- Given passage:
= Beginning of Section =

Tag Archives: LZ Granderson

“Strange Fruit” – and the Election of 2020

May 29, 2020

In the final two years of Barack Obama’s second term as President, the accelerated increase in unjustifiable police violence and brutality against the African-American population intertwined itself with right-wing, festering resentment at Obama’s success as a mainstream politician. In retrospect, it seems all too obvious that the deaths of Tamir Rice, Laquan McDonald, Michael Brown and Philando Castile presaged the popularity of Trump as a candidate: “Not everyone who voted for Trump in November, 2016 was a racist; but every racist who voted on that first Tuesday cast his or her ballot for Trump.”

But let us consider that the hanging of President Obama in effigy at a major college football game in 2016 was just the culmination of a long sequence of outright disdain for him by racist operatives. Ask yourself: how many death threats did Obama receive in the first two years of his first term? How many death threats did Donald Trump receive in his first two years? The disparity in the numbers of threats leads to a fairly obvious conclusion: the hostility towards African-Americans evident in the recent deaths of George Floyd and Ahmaud Arbery is simply a continuation of a pattern of violence and intimidation that shows no sign of letting up.

= End of Section =

- What the task requires: From the post on race and the 2020 election, reproduce word for word the stretch starting with "But let us consider" and going on through "of letting up.". Rely only on the post above.

- Input data:
= Beginning of Section =

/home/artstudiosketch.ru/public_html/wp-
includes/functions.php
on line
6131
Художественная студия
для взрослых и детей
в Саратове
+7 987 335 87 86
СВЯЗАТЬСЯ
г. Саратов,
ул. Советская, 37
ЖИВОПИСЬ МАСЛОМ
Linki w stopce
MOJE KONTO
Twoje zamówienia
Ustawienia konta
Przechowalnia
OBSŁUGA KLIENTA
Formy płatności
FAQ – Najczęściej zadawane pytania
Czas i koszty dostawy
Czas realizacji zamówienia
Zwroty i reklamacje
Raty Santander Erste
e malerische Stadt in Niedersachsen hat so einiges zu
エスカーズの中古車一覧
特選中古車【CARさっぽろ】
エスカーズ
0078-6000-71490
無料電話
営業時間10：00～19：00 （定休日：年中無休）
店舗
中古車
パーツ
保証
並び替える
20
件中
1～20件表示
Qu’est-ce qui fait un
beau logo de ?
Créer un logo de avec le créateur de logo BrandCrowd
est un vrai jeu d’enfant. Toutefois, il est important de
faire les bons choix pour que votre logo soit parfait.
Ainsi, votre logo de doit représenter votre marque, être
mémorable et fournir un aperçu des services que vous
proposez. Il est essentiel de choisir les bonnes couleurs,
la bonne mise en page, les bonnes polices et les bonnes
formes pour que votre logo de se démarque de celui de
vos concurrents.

= End of Section =

- Response to the task:
But let us consider that the hanging of President Obama in effigy at a major college football game in 2016 was just the culmination of a long sequence of outright disdain for him by racist operatives. Ask yourself: how many death threats did Obama receive in the first two years of his first term? How many death threats did Donald Trump receive in his first two years? The disparity in the numbers of threats leads to a fairly obvious conclusion: the hostility towards African-Americans evident in the recent deaths of George Floyd and Ahmaud Arbery is simply a continuation of a pattern of violence and intimidation that shows no sign of letting up.